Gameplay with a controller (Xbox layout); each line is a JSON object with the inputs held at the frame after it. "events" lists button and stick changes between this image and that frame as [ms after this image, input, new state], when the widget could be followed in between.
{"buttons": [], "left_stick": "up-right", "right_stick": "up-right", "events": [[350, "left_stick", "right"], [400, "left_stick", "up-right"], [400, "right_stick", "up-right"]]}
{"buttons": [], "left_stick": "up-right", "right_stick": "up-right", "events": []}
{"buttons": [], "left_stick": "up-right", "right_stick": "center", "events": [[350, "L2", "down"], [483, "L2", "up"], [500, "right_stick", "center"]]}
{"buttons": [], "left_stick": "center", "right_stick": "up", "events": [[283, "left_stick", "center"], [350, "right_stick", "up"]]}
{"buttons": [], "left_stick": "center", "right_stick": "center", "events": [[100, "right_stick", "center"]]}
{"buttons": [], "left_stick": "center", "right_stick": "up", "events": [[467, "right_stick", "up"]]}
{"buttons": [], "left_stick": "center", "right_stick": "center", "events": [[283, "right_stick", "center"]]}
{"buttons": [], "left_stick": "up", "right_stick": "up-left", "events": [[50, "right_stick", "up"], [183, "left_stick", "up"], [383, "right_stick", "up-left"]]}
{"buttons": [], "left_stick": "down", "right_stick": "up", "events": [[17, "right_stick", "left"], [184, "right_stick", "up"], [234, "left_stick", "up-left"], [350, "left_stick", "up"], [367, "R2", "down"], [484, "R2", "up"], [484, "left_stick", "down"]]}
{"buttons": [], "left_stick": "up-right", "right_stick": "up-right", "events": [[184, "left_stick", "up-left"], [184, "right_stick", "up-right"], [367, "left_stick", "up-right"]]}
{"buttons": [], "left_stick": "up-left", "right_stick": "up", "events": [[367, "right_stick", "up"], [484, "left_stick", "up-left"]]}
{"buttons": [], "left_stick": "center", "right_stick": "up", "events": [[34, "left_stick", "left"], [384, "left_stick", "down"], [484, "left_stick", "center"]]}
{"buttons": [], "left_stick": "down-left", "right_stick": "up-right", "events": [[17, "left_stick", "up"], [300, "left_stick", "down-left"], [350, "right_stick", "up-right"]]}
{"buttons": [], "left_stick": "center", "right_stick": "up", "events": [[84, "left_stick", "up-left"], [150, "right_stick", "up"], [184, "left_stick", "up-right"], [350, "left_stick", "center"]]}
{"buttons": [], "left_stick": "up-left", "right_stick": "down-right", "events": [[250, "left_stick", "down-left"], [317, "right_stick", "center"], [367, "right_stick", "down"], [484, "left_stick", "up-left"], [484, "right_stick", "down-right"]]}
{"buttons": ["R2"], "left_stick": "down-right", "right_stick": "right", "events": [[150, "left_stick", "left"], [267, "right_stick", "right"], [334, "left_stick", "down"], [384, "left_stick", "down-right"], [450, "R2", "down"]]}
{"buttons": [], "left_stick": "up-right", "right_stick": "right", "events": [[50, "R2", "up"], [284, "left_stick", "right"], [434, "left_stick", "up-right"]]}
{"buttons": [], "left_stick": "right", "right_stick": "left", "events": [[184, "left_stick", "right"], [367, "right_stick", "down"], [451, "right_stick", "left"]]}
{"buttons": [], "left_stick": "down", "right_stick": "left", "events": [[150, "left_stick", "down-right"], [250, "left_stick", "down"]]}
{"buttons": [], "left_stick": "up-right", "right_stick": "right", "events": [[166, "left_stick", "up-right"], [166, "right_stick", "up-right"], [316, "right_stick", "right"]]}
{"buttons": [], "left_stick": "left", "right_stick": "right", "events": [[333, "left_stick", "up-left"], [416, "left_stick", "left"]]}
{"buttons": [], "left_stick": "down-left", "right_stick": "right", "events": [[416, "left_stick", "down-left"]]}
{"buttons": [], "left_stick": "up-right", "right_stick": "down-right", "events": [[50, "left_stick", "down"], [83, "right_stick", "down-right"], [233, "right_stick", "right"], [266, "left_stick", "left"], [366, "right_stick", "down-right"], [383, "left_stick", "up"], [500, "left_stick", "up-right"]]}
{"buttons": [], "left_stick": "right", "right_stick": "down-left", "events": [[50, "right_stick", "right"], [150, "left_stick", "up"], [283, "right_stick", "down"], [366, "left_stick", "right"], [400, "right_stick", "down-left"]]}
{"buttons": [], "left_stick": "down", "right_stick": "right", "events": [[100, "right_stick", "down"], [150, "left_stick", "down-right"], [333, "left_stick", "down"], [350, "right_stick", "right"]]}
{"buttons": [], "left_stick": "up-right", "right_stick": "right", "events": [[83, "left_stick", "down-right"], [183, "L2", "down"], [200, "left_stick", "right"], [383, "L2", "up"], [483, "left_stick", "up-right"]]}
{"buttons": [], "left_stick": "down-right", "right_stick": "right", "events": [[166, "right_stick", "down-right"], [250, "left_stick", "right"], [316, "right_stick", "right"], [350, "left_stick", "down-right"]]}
===============
Work required: Copy every line from the records that holds the string "center".

Reply to the task:
{"buttons": [], "left_stick": "up-right", "right_stick": "center", "events": [[350, "L2", "down"], [483, "L2", "up"], [500, "right_stick", "center"]]}
{"buttons": [], "left_stick": "center", "right_stick": "up", "events": [[283, "left_stick", "center"], [350, "right_stick", "up"]]}
{"buttons": [], "left_stick": "center", "right_stick": "center", "events": [[100, "right_stick", "center"]]}
{"buttons": [], "left_stick": "center", "right_stick": "up", "events": [[467, "right_stick", "up"]]}
{"buttons": [], "left_stick": "center", "right_stick": "center", "events": [[283, "right_stick", "center"]]}
{"buttons": [], "left_stick": "center", "right_stick": "up", "events": [[34, "left_stick", "left"], [384, "left_stick", "down"], [484, "left_stick", "center"]]}
{"buttons": [], "left_stick": "center", "right_stick": "up", "events": [[84, "left_stick", "up-left"], [150, "right_stick", "up"], [184, "left_stick", "up-right"], [350, "left_stick", "center"]]}
{"buttons": [], "left_stick": "up-left", "right_stick": "down-right", "events": [[250, "left_stick", "down-left"], [317, "right_stick", "center"], [367, "right_stick", "down"], [484, "left_stick", "up-left"], [484, "right_stick", "down-right"]]}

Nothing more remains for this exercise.